Using containers to improve reproducibility

Overview

Teaching: 20 min
Exercises: 0 min

Questions

• How can I use container images to make my research more reproducible?

Objectives

• Understand how container images can help make research more reproducible.

• Understand what practical steps I can take to improve the reproducibility of my research.

Although this workshop is titled “Reproducible computational environments using containers”, so far we have mostly covered the mechanics of using Docker with little reference the the reproducibility aspects. In this section, we discuss these aspects in more detail.

Work in progress…

Note that reproducibility aspects of software and containers are an active area of research, discussion and development so are subject to many changes. We will present some ideas and approaches here but best practices will likely evolve in the near future.

Reproducibility

By reproducibility here we mean the ability of someone else (or your future self) being able to reproduce what you did computationally at a particular time (be this in research, analysis or something else) as closely as possible even if you do not have access to exactly the same hardware resources that you had when you did the original work.

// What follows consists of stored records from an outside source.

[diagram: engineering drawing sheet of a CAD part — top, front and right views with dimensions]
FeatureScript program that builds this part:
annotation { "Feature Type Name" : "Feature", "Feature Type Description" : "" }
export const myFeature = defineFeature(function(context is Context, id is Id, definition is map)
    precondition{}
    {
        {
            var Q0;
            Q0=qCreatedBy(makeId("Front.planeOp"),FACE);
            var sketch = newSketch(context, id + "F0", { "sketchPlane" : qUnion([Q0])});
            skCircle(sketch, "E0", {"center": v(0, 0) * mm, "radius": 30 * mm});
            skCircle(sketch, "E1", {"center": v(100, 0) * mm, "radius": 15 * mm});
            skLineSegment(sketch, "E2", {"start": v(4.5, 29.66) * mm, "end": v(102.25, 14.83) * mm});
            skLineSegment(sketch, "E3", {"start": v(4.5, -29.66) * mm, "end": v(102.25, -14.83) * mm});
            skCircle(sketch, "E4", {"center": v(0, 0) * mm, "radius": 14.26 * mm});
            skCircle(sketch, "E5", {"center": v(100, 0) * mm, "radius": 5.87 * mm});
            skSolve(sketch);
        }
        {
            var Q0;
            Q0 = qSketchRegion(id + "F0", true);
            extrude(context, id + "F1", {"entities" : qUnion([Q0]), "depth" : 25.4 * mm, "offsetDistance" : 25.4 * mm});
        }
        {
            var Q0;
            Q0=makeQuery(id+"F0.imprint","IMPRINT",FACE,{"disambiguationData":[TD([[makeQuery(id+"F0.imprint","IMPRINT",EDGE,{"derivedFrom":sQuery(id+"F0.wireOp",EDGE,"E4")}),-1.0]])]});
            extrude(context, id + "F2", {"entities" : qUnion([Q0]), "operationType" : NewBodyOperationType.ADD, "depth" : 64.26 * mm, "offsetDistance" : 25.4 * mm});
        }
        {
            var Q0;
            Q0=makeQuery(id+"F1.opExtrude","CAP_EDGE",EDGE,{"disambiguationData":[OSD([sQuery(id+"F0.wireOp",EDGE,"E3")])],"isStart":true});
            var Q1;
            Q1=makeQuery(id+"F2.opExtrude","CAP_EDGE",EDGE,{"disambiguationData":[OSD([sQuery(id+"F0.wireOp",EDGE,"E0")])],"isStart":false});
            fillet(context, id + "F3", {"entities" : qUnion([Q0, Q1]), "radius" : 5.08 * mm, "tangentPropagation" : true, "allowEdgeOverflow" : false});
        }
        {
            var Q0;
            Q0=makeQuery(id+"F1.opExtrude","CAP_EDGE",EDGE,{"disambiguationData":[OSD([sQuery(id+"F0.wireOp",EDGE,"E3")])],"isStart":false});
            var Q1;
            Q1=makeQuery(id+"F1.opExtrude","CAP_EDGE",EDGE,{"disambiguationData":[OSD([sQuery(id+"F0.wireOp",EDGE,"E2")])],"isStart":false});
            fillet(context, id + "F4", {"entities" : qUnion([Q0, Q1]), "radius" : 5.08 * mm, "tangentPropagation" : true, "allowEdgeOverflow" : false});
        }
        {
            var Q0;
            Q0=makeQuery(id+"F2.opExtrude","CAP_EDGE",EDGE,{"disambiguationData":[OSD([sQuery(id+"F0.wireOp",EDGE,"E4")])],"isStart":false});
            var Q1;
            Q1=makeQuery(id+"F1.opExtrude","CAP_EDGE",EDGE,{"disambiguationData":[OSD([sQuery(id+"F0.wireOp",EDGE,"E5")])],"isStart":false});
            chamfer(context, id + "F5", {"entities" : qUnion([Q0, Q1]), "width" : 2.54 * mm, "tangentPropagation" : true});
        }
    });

Hopefully it is reasonably self-evident why containers are an attractive technology to help with reproducibility:

• The same computational work can be run across multiple different technologies seamlessly (e.g. Windows, macOS, Linux).
• You can save the exact process that you used for your computational work (rather than relying on potentially incomplete notes).
• You can save the exact versions of software and their dependencies in the image.
• You can access legacy versions of software and underlying dependencies which may not be generally available any more.
• You can archive and share the image as well as associating a persistent identifier with an image to allow other researchers to reproduce and build on your work.

Sharing images

As we have already seen, the Docker Hub provides a platform for sharing images publicly. Once you have uploaded an image, you can point people to its public location and they can download and build upon it.

This is fine for working collaboratively with images on a day-to-day basis but the Docker Hub is not a good option for long time archive of images in support of research and publications as it does not support adding persistent identifiers to images and it is easy to overwrite tagged images with newer versions by mistake.

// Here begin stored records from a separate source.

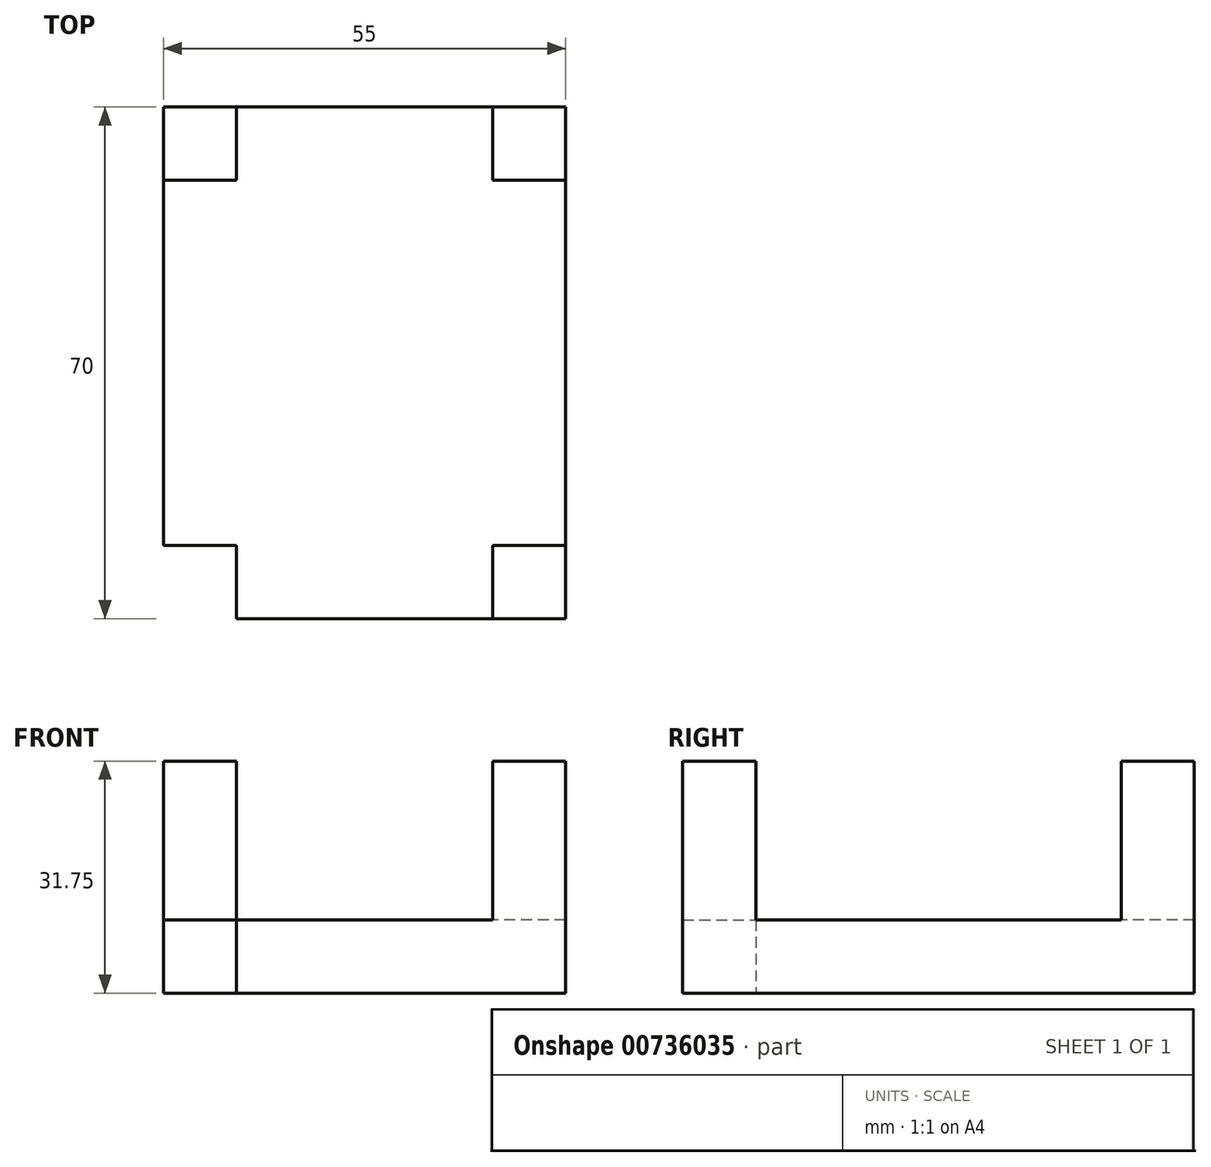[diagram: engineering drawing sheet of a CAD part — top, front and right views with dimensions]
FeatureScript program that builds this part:
annotation { "Feature Type Name" : "Feature", "Feature Type Description" : "" }
export const myFeature = defineFeature(function(context is Context, id is Id, definition is map)
    precondition{}
    {
        {
            var Q0;
            Q0=qCreatedBy(makeId("Top.planeOp"),FACE);
            var sketch = newSketch(context, id + "F0", { "sketchPlane" : qUnion([Q0])});
            skLineSegment(sketch, "E0.bottom", {"start": v(27.5, -35) * mm, "end": v(-27.5, -35) * mm});
            skLineSegment(sketch, "E0.top", {"start": v(27.5, 35) * mm, "end": v(-27.5, 35) * mm});
            skLineSegment(sketch, "E0.left", {"start": v(27.5, -35) * mm, "end": v(27.5, 35) * mm});
            skLineSegment(sketch, "E0.right", {"start": v(-27.5, -35) * mm, "end": v(-27.5, 35) * mm});
            skPoint(sketch, "E0.middle", {"position": v(0, 0) * mm});
            skLineSegment(sketch, "E1.bottom", {"start": v(-27.5, -35) * mm, "end": v(-17.5, -35) * mm});
            skLineSegment(sketch, "E1.top", {"start": v(-27.5, -25) * mm, "end": v(-17.5, -25) * mm});
            skLineSegment(sketch, "E1.left", {"start": v(-27.5, -35) * mm, "end": v(-27.5, -25) * mm});
            skLineSegment(sketch, "E1.right", {"start": v(-17.5, -35) * mm, "end": v(-17.5, -25) * mm});
            skLineSegment(sketch, "E2", {"start": v(0, 35) * mm, "end": v(0, -35) * mm});
            skLineSegment(sketch, "E3.MirrorCS", {"start": v(27.5, -25) * mm, "end": v(17.5, -25) * mm});
            skLineSegment(sketch, "E4.MirrorCS", {"start": v(17.5, -35) * mm, "end": v(17.5, -25) * mm});
            skLineSegment(sketch, "E5.MirrorCS", {"start": v(27.5, -35) * mm, "end": v(17.5, -35) * mm});
            skLineSegment(sketch, "E6.MirrorCS", {"start": v(27.5, -35) * mm, "end": v(27.5, -25) * mm});
            skLineSegment(sketch, "E7", {"start": v(-27.5, 0) * mm, "end": v(27.5, 0) * mm});
            skLineSegment(sketch, "E8.MirrorCS", {"start": v(-27.5, 25) * mm, "end": v(-17.5, 25) * mm});
            skLineSegment(sketch, "E9.MirrorCS", {"start": v(-17.5, 35) * mm, "end": v(-17.5, 25) * mm});
            skLineSegment(sketch, "E10.MirrorCS", {"start": v(17.5, 35) * mm, "end": v(17.5, 25) * mm});
            skLineSegment(sketch, "E11.MirrorCS", {"start": v(27.5, 25) * mm, "end": v(17.5, 25) * mm});
            skLineSegment(sketch, "E12.MirrorCS", {"start": v(27.5, 35) * mm, "end": v(17.5, 35) * mm});
            skLineSegment(sketch, "E13.MirrorCS", {"start": v(-27.5, 35) * mm, "end": v(-17.5, 35) * mm});
            skLineSegment(sketch, "E14.MirrorCS", {"start": v(-27.5, 35) * mm, "end": v(-27.5, 25) * mm});
            skLineSegment(sketch, "E15.MirrorCS", {"start": v(27.5, 35) * mm, "end": v(27.5, 25) * mm});
            skSolve(sketch);
        }
        {
            var Q0;
            {var subQ0=sQuery(id+"F0.wireOp",EDGE,"E1.top");Q0=makeQuery(id+"F0.imprint","IMPRINT",FACE,{"disambiguationData":[TD([[makeQuery(id+"F0.imprint","IMPRINT",EDGE,{"derivedFrom":subQ0}),1.0]])]});}
            var Q1;
            {var subQ5=sQuery(id+"F0.wireOp",EDGE,"E8.MirrorCS");Q1=makeQuery(id+"F0.imprint","IMPRINT",FACE,{"disambiguationData":[TD([[makeQuery(id+"F0.imprint","IMPRINT",EDGE,{"derivedFrom":subQ5}),-1.0]])]});}
            var Q2;
            {var subQ8=sQuery(id+"F0.wireOp",EDGE,"E10.MirrorCS");Q2=makeQuery(id+"F0.imprint","IMPRINT",FACE,{"disambiguationData":[TD([[makeQuery(id+"F0.imprint","IMPRINT",EDGE,{"derivedFrom":subQ8}),-1.0]])]});}
            var Q3;
            {var subQ5=sQuery(id+"F0.wireOp",EDGE,"E3.MirrorCS");Q3=makeQuery(id+"F0.imprint","IMPRINT",FACE,{"disambiguationData":[TD([[makeQuery(id+"F0.imprint","IMPRINT",EDGE,{"derivedFrom":subQ5}),-1.0]])]});}
            extrude(context, id + "F1", {"entities" : qUnion([Q0, Q1, Q2, Q3]), "depth" : 10 * mm, "offsetDistance" : 25 * mm});
        }
        {
            var Q0;
            Q0=makeQuery(id+"F0.imprint","IMPRINT",FACE,{"disambiguationData":[TD([[makeQuery(id+"F0.imprint","IMPRINT",EDGE,{"derivedFrom":sQuery(id+"F0.wireOp",EDGE,"E10.MirrorCS")}),1.0]])]});
            var Q1;
            Q1=makeQuery(id+"F0.imprint","IMPRINT",FACE,{"disambiguationData":[TD([[makeQuery(id+"F0.imprint","IMPRINT",EDGE,{"derivedFrom":sQuery(id+"F0.wireOp",EDGE,"E8.MirrorCS")}),1.0]])]});
            var Q2;
            Q2=makeQuery(id+"F0.imprint","IMPRINT",FACE,{"disambiguationData":[TD([[makeQuery(id+"F0.imprint","IMPRINT",EDGE,{"derivedFrom":sQuery(id+"F0.wireOp",EDGE,"E1.bottom")}),1.0]])]});
            var Q3;
            Q3=makeQuery(id+"F0.imprint","IMPRINT",FACE,{"disambiguationData":[TD([[makeQuery(id+"F0.imprint","IMPRINT",EDGE,{"derivedFrom":sQuery(id+"F0.wireOp",EDGE,"E3.MirrorCS")}),1.0]])]});
            extrude(context, id + "F2", {"entities" : qUnion([Q0, Q1, Q2, Q3]), "operationType" : NewBodyOperationType.ADD, "depth" : 31.75 * mm, "offsetDistance" : 25 * mm});
        }
    });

Archiving and persistently identifying images using Zenodo

When you publish your work or make it publicly available in some way it is good practice to make images that you used for computational work available in an immutable, persistent way and to have an identifier that allows people to cite and give you credit for the work you have done. Zenodo provides this functionality.

Zenodo supports the archiving of tar archives and we saw earlier how to capture our Docker images as tar archives using the docker save command:

docker save image/name:tag -o image-archive.tar

These tar images can become quite large and Zenodo supports uploads up to 50GB so you may need to compress your archive to make it fit on Zenodo using a tool such as gzip (or zip):

gzip image-archive.tar

Once you have your archive, you can deposit it on Zenodo and this will:

• Create a long-term archive snapshot of your Docker image which people (including your future self) can download and reuse or reproduce your work.
• Create a persistent DOI (Digital Object Identifier) that you can cite in any publications or outputs to enable reproducibility and recognition of your work.

In addition to the archive file itself, the deposit process will ask you to provide some basic metadata to classify the image and the associated work.

Note that Zenodo is not the only option for archiving and generating persistent DOIs for images. There are other services out there - some institutions may provide their own, equivalent, service.

Reproducibility good practice

• Make use of images to capture the computational environment required for your work.
• Decide on the appropriate granularity for the images you will use for your computational work - this will be different for each project/area. Take note of accepted practice from contemporary work in the same area. What are the right building blocks for individual images in your work?
• Document what you have done and why - this can be put in comments in the Dockerfile and the use of the image desccribed in associated documentation and/or publications. Make sure that references are made in both directions so that the image and the documentation are appropriately linked.
• When you publish work (in whatever way) use an archiving and DOI service such as Zenodo to make sure your image is captured as it was used for the work and that is obtains a persistent DOI to allow it to be cited and referenced properly.

Key Points

• Container images allow us to encapsulate the computation (and data) we have used in our research.

• Using a service such as Docker Hub allows us to easily share computational work we have done.

• Using container images along with a DOI service such as Zenodo allows us to capture our work and enables reproducibility.